I had said in my last post that Murakami had put me out of sorts. I was struggling to find and enjoy new novel. I had finished Cell by Stephen King but I still had that weird post-Murakami depression, luckily it’s not long until The Strange Library is published. After feeling sorry for myself for a few days I decided to have a browse to see if I could find a someone new to read, as luck would have it on a quiet Sunday a new book caught my eye.
I pretty much have a preconditioned weakness for anything with Japan in the title so when I spotted Bending Adversity by David Pilling I knew I had to read it.
For anyone even slightly interested in modern Asia Pilling brings history, politics and economics to life in this outstanding look at Japan. Opening with a harrowing account of the 2011 tsunami, Pilling leaves readers in shock and astonishment of how Japan or any nation for that matter can overcome the level of devastation that follows a natural disaster. Within a few chapters I found myself looking up flight prices for Tokyo.
Pilling’s way of bleeding history, economics and social science is seamless. Even if you only have a tourists knowledge of Japan, Pilling highlights the triumphs of what can be a mysterious land and it’s equally enigmatic culture. Bending Adversity doesn’t shy away from Japan’s shortcomings either, discussing World War II and Japan’s early isolation from the rest of the world.

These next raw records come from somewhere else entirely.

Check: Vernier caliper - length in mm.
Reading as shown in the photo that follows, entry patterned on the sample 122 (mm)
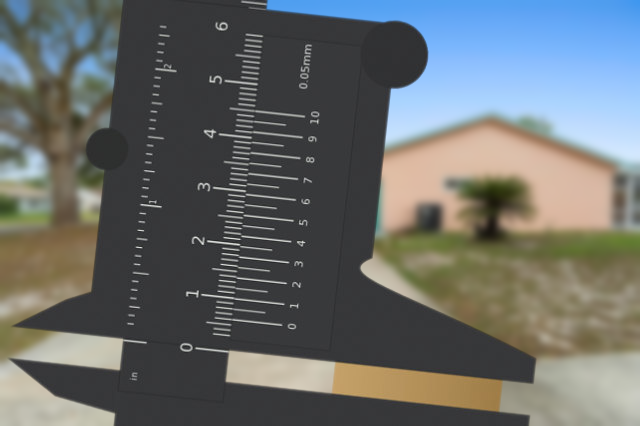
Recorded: 6.0 (mm)
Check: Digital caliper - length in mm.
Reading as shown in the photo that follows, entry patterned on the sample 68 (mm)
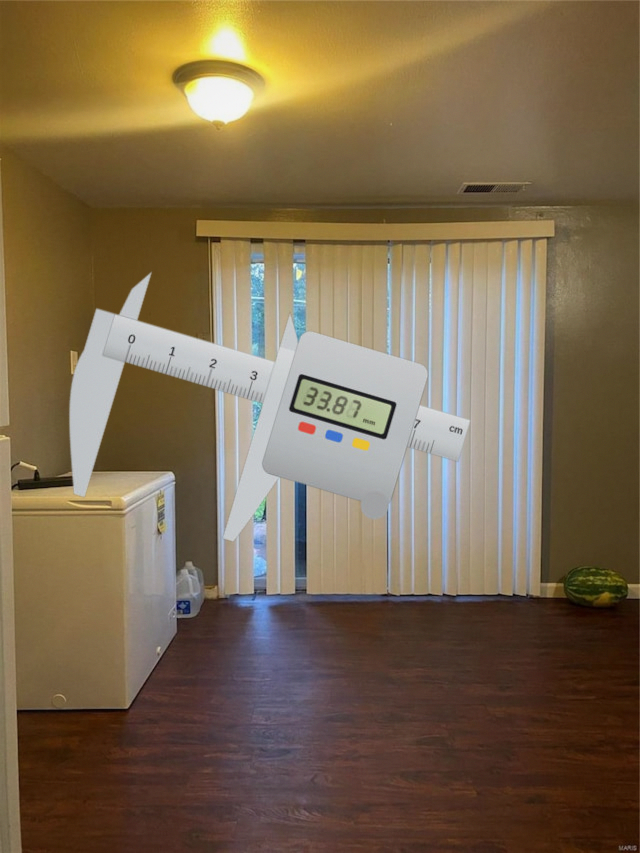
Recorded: 33.87 (mm)
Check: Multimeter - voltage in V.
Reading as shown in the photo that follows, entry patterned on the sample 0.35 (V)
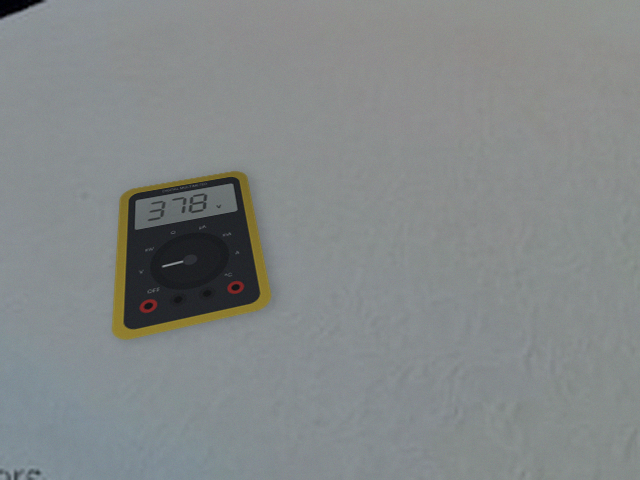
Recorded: 378 (V)
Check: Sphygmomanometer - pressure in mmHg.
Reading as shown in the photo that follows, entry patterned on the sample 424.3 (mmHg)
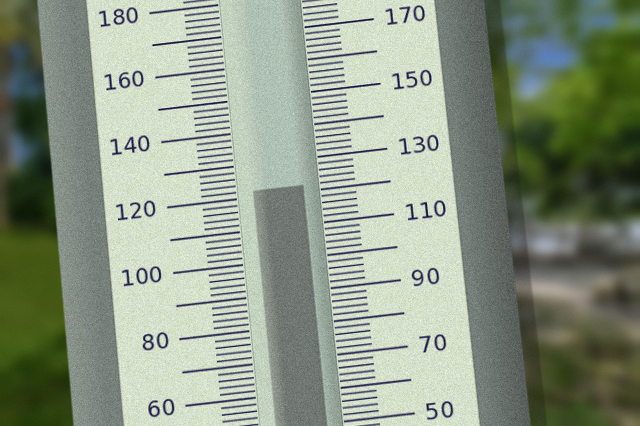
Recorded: 122 (mmHg)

Pilling doesn’t overwhelm his readers with facts and figures but uses his strengths as a journalist to find anecdotes and relays them in elegant way, keeping the reader on board with every word.
Pilling’s writing is dignified and engrossing. Bending Adversity is easily the most interesting book about Japan to be published in years. Thanks David Pilling and Penguin for getting me out of a reading-rut.